症例1:専門特化は強い。けれど「橋渡し」がいないと崩れる

専門化は、間違いなく強い。脳外科医は脳のことを世界一知っている。心臓外科医は心臓を一生かけて研究する。これが医療レベルを引き上げてきた。

けれど、 専門医だけの組織は、患者を一人の人間として扱えなくなる 。脳と心臓と腸を同時に診なければならない高齢患者を、誰がまとめるのか。総合診療医という「橋渡し役」がいないと、 専門医の集まりは、患者にとっての迷路 になります。

これって、会社でも同じだよね。マーケと開発と営業が縦割りで、お客様窓口は「それは別部署で…」とたらい回し。 専門化+橋渡し不在=顧客の迷子 っていう構造。
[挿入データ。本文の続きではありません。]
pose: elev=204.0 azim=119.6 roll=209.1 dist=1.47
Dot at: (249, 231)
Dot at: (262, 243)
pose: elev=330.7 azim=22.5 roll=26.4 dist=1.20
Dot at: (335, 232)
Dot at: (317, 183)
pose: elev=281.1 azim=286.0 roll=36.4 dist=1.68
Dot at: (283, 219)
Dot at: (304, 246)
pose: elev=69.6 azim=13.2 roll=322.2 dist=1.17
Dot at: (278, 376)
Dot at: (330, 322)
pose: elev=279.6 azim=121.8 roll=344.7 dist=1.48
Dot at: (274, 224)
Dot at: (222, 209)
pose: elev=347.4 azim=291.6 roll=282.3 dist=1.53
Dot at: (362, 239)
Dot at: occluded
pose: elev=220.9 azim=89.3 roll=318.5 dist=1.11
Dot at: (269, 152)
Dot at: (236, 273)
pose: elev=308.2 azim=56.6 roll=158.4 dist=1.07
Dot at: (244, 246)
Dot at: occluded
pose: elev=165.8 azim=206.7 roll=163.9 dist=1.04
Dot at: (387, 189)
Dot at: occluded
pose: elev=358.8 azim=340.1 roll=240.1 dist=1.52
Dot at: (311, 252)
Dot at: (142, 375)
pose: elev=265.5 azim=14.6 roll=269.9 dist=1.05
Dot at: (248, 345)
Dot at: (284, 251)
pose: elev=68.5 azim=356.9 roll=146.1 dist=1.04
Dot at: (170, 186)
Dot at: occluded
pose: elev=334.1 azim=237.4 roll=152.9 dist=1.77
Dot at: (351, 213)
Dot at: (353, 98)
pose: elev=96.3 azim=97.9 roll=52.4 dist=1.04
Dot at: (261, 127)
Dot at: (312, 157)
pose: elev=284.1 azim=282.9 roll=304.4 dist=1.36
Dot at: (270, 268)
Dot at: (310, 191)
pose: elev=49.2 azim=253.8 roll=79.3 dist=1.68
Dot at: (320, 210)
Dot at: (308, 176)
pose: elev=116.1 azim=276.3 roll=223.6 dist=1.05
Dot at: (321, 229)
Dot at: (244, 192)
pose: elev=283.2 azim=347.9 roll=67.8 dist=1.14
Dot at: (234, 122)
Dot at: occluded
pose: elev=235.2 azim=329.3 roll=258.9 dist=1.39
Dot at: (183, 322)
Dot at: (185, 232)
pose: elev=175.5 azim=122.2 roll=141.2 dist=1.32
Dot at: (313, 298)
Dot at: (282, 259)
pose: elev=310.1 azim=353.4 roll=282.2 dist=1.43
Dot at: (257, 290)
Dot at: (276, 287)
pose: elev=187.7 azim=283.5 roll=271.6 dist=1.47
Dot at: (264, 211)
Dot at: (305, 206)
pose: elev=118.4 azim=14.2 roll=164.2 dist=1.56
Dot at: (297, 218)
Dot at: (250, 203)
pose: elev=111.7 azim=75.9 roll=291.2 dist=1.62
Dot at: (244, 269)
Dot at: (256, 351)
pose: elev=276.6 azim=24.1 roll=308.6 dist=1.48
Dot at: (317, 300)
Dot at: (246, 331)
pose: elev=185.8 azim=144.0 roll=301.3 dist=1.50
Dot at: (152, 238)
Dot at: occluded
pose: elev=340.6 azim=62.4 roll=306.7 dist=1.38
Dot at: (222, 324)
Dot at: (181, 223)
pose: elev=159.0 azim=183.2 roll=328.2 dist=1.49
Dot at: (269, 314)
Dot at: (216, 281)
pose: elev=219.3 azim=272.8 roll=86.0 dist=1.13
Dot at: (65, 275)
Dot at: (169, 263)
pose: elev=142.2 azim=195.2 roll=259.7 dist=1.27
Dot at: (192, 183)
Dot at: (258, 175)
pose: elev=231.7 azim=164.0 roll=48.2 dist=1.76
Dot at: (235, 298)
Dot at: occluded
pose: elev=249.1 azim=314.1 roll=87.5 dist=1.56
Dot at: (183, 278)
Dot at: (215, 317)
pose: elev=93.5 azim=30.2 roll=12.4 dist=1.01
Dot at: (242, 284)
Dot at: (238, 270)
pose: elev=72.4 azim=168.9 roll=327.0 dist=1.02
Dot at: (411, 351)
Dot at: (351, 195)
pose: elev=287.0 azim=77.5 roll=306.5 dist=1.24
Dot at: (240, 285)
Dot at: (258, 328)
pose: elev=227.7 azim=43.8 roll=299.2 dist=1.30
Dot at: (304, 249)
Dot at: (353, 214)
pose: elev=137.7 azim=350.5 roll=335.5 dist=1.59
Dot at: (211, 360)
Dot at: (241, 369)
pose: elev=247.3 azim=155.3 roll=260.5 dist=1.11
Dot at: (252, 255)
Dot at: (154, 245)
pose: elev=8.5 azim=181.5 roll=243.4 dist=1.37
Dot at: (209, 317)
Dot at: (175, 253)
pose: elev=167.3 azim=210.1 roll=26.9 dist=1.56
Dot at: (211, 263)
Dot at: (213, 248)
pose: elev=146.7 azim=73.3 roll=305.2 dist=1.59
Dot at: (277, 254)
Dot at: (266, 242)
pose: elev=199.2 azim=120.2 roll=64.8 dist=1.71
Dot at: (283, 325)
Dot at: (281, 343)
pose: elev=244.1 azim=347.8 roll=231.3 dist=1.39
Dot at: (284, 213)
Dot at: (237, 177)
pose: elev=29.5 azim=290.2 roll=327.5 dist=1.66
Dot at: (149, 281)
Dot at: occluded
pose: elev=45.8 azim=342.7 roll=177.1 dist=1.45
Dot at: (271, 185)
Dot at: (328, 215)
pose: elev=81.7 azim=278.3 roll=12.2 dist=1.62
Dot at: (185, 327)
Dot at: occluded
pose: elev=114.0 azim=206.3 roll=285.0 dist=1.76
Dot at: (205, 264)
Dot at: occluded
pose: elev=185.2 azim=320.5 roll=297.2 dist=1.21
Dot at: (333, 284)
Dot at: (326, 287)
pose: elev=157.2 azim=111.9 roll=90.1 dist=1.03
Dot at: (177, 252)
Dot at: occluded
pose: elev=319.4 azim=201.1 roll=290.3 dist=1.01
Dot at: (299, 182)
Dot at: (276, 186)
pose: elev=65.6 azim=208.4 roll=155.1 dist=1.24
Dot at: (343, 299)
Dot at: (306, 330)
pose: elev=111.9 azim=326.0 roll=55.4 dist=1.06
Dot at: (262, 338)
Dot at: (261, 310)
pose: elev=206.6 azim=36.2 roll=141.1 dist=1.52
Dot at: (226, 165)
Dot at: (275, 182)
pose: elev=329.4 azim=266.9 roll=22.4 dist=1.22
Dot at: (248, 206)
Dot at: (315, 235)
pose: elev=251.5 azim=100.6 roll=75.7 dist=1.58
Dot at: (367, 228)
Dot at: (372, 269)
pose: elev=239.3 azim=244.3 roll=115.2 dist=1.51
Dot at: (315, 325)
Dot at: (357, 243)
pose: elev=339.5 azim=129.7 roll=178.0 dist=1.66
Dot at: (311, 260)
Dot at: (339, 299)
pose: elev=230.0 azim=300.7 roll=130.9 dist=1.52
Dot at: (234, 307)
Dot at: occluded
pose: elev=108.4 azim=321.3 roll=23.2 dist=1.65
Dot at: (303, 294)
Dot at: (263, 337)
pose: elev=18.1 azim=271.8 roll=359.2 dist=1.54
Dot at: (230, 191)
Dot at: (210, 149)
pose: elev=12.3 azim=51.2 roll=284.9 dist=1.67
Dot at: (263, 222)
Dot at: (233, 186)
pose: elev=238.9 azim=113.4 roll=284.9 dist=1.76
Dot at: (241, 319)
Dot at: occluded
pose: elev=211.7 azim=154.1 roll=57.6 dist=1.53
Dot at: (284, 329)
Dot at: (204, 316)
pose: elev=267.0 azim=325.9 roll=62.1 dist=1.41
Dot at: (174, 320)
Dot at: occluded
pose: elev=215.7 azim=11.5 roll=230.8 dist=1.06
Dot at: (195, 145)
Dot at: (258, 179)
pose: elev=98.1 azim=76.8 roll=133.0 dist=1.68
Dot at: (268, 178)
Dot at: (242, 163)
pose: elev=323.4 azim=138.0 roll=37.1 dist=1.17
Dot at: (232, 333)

その通りです。 専門化が悪いのではなく、橋渡しを誰もやらないのが悪い 。総合診療医の価値は、専門医を否定するのではなく、 専門医を活かす配置を考えられる ところにあります。

症例2:「全身を診る人」は地味だが、最後に効く

専門医は華やかです。難しい手術を成功させて拍手喝采を浴びる。一方、総合診療医の仕事は 地味 です。発熱の原因を一つずつ潰す、患者の話をじっくり聞く、生活背景を聞き取る、家族関係まで踏み込んで原因を探る——派手なシーンはほとんどない。

けれど、 地味な仕事の積み重ねが、最後に「他の誰も気づけなかった原因」を見つけ出す 。これが総合診療医の本領です。

専門医が「自分の臓器に異常はない」と次々に言って終わったあと、最後に総合診療医が「これかも」と一つの答えにたどり着く——あれが本当に静かにすごいですね。

「複数の小さな違和感を、一つの絵として組み上げる力」 。これはどの仕事にも応用できる技術です。営業データの違和感、顧客レビューの微妙な変化、社員の表情の変化——一つひとつは小さくても、全体として組み上げると「あ、これだ」と気づける人がいる。 全体を見ている人だけが、最初に異変に気づける

症例3:身近な「全身を診ている人」の話

『19番目のカルテ』の総合診療医のように、 全体を見ている人 は、医療以外の現場にも確かにいます。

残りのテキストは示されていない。